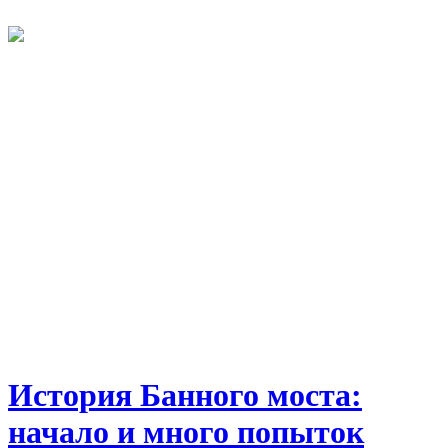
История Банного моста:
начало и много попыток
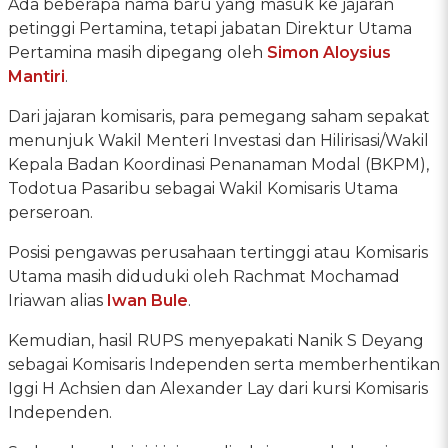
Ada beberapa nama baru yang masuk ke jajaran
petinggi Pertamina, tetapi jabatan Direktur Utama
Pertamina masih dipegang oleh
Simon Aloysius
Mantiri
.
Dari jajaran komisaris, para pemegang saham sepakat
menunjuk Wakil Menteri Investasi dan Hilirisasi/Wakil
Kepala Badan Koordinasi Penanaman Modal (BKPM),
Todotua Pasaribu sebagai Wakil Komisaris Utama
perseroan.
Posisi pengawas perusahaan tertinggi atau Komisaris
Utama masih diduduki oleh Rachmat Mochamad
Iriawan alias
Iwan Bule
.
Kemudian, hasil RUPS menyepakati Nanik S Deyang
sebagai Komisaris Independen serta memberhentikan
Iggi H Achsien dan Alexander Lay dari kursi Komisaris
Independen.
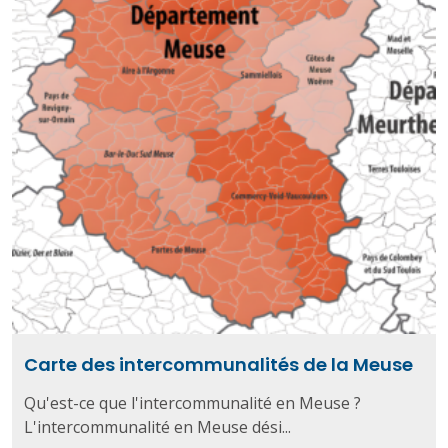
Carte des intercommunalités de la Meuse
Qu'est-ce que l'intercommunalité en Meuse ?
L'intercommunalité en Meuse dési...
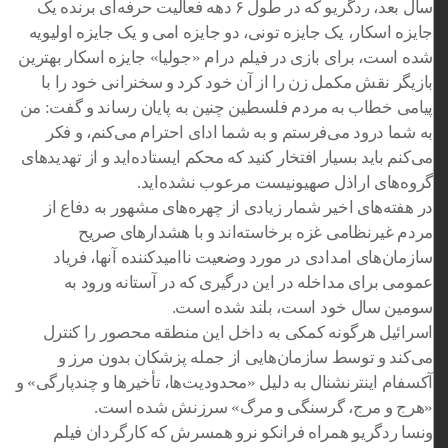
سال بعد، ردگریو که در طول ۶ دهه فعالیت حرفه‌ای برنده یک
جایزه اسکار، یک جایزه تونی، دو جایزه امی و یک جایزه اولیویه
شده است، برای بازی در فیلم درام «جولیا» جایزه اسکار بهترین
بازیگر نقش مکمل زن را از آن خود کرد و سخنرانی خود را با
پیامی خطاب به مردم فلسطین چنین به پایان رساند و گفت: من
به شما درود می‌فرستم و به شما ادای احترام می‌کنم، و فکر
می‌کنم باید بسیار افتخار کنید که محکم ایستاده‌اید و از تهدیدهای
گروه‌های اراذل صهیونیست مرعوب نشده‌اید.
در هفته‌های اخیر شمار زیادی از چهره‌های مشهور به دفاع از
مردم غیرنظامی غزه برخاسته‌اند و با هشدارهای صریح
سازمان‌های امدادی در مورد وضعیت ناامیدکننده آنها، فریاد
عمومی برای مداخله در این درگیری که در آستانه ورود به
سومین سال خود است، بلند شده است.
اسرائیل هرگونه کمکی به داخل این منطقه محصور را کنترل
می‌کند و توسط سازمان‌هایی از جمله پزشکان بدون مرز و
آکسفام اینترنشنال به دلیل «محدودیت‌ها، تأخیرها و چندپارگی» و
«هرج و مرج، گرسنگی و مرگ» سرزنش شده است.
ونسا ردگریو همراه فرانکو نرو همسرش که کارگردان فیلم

◆ ◆ ◆ ◆ ◆

#### Assignment
Images are to be left out when the records above are written out again exactly.

#### The completed task
История Банного моста:
начало и много попыток
Ada beberapa nama baru yang masuk ke jajaran
petinggi Pertamina, tetapi jabatan Direktur Utama
Pertamina masih dipegang oleh
Simon Aloysius
Mantiri
.
Dari jajaran komisaris, para pemegang saham sepakat
menunjuk Wakil Menteri Investasi dan Hilirisasi/Wakil
Kepala Badan Koordinasi Penanaman Modal (BKPM),
Todotua Pasaribu sebagai Wakil Komisaris Utama
perseroan.
Posisi pengawas perusahaan tertinggi atau Komisaris
Utama masih diduduki oleh Rachmat Mochamad
Iriawan alias
Iwan Bule
.
Kemudian, hasil RUPS menyepakati Nanik S Deyang
sebagai Komisaris Independen serta memberhentikan
Iggi H Achsien dan Alexander Lay dari kursi Komisaris
Independen.
Carte des intercommunalités de la Meuse
Qu'est-ce que l'intercommunalité en Meuse ?
L'intercommunalité en Meuse dési...
سال بعد، ردگریو که در طول ۶ دهه فعالیت حرفه‌ای برنده یک
جایزه اسکار، یک جایزه تونی، دو جایزه امی و یک جایزه اولیویه
شده است، برای بازی در فیلم درام «جولیا» جایزه اسکار بهترین
بازیگر نقش مکمل زن را از آن خود کرد و سخنرانی خود را با
پیامی خطاب به مردم فلسطین چنین به پایان رساند و گفت: من
به شما درود می‌فرستم و به شما ادای احترام می‌کنم، و فکر
می‌کنم باید بسیار افتخار کنید که محکم ایستاده‌اید و از تهدیدهای
گروه‌های اراذل صهیونیست مرعوب نشده‌اید.
در هفته‌های اخیر شمار زیادی از چهره‌های مشهور به دفاع از
مردم غیرنظامی غزه برخاسته‌اند و با هشدارهای صریح
سازمان‌های امدادی در مورد وضعیت ناامیدکننده آنها، فریاد
عمومی برای مداخله در این درگیری که در آستانه ورود به
سومین سال خود است، بلند شده است.
اسرائیل هرگونه کمکی به داخل این منطقه محصور را کنترل
می‌کند و توسط سازمان‌هایی از جمله پزشکان بدون مرز و
آکسفام اینترنشنال به دلیل «محدودیت‌ها، تأخیرها و چندپارگی» و
«هرج و مرج، گرسنگی و مرگ» سرزنش شده است.
ونسا ردگریو همراه فرانکو نرو همسرش که کارگردان فیلم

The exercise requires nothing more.